The researcher was able to identify similar processes of political and cultural negotiation within the radical Left at the end of the Seventies in a multi-national civic space, and the research also underscored the common influence of second-wave feminism on radicals and the decline of the industrial working class as the privileged figure of radical strategy. It showed that there was a large diffusion of similar cultural themes between radical milieus in France, Italy, Switzerland, and West Germany and a common shift away from the factory floor as the main site of political interventions. It showed how the transnationalization of novel themes and motifs was facilitated by left-wing journalists and intellectuals who constructed a network of interconnected publications as well as by international conferences and events that brought together radicals from different national settings. The analysis also demonstrated that the extent of judicial repression and state violence towards radical movements was a highly significant factor in shaping local subcultures, particularly when it came to issues of political violence. Meanwhile, the scale of international diffusion was highly uneven and, confirming previous scholarship, Autonomia remained a largely Italian phenomenon, even if other radical milieus in France, West Germany, and Switzerland proved receptive to similar themes and practices. Both the published and forthcoming work and the researchers’ manuscripts will allow a further revision of our scholarship on the period aligned on recent work on transnational alternative milieus.
During the grant period, the author engaged in a multi-lingual and multi-national literature review; archival research in both social movement and state archives on movements in France, Italy, West Germany; oral history interviews; and two academic conferences. The researcher successful wrote the winning submission to the 2022 Contemporary European History prize competition and a book chapter that is forthcoming in a collective volume in 2024. In addition to the immediate outputs of this project the author drafted two scholarly article manuscripts for further revision and publication with the aim of writing a full book manuscript later. Throughout the project, the researcher engaged in seminars at the Sciences Po Centre d’histoire, the host institution, as well as a series of stand-alone events to transfer knowledge to the host institution. As part of the training element of this project, the researcher significantly improved on his Italian language skills and also learned how to conduct high-quality oral history interviews using the latest methods. In the summer of 2023, the researcher also took part in a four-month secondment at the German Historical Institute of Rome.
This research project allowed progress beyond the state of the art by looking at how a transnational network of groups, radical intellectuals, and journals participated in the renegotiation of radical political culture in the second half of the Seventies, calling into question many principles that had animated the extreme Left currents that emerged out of the student protests and worker insubordination of the late Sixties.
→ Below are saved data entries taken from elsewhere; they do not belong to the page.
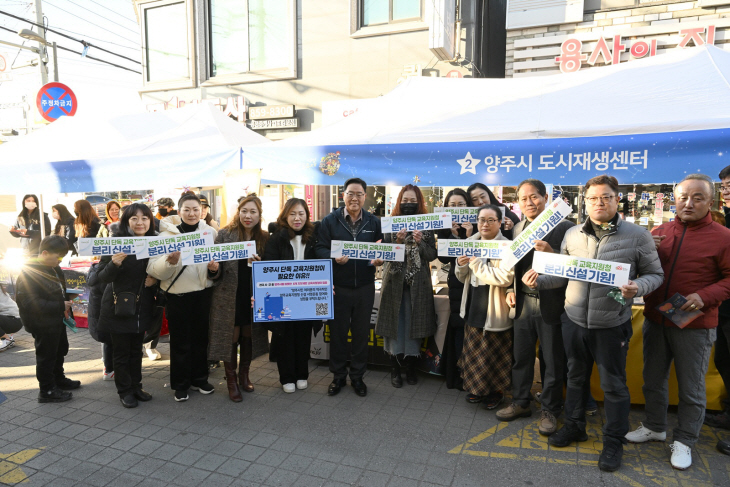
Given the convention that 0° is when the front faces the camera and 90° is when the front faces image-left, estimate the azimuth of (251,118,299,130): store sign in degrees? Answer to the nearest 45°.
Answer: approximately 0°

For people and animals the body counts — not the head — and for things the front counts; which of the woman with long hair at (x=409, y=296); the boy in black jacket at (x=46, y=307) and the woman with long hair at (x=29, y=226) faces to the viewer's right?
the boy in black jacket

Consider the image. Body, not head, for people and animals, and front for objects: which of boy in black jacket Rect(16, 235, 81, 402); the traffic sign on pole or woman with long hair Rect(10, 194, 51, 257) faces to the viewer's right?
the boy in black jacket

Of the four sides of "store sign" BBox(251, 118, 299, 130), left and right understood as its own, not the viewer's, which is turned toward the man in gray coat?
front

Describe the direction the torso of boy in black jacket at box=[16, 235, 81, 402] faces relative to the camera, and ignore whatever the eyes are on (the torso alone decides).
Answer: to the viewer's right

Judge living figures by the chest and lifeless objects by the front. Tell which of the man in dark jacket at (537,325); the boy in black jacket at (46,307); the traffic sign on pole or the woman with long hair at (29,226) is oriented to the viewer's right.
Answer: the boy in black jacket

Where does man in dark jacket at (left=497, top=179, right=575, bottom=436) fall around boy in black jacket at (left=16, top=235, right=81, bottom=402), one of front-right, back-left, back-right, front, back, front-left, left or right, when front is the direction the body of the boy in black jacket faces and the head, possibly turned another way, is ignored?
front-right

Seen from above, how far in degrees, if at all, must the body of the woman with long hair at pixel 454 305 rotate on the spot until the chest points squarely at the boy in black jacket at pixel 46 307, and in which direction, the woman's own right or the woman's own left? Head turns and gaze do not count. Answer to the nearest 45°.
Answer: approximately 90° to the woman's own right

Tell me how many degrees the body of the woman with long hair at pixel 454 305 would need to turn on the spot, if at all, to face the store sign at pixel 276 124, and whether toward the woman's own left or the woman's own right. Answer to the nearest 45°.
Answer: approximately 135° to the woman's own right

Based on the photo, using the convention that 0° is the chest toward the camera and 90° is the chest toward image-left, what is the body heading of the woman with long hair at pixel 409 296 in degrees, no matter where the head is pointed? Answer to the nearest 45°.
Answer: approximately 0°

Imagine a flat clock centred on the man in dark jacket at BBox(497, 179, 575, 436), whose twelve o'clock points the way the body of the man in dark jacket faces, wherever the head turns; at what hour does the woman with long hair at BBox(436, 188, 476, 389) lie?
The woman with long hair is roughly at 3 o'clock from the man in dark jacket.

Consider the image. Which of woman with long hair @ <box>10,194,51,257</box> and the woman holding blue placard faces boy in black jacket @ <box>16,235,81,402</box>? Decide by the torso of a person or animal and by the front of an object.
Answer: the woman with long hair

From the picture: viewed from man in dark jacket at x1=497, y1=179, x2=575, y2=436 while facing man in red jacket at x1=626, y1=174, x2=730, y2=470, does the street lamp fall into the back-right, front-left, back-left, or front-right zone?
back-left
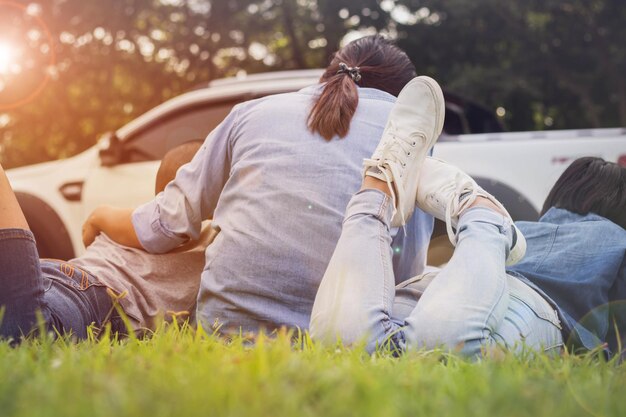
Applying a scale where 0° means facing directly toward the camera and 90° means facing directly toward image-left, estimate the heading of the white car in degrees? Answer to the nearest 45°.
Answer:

It also demonstrated how the reactions of politicians and state institutions, particularly the police, tended to inform cultures of radicalism, showing that that higher levels of state violence in reaction to social movements throughout the Seventies tended to inflect the degree of diffusion of illegality and political violence among the radical Left. These findings have implications for contemporary understandings of state policy and radicalization, particularly in contexts marked by contentious protest and controversial forms of public order policing.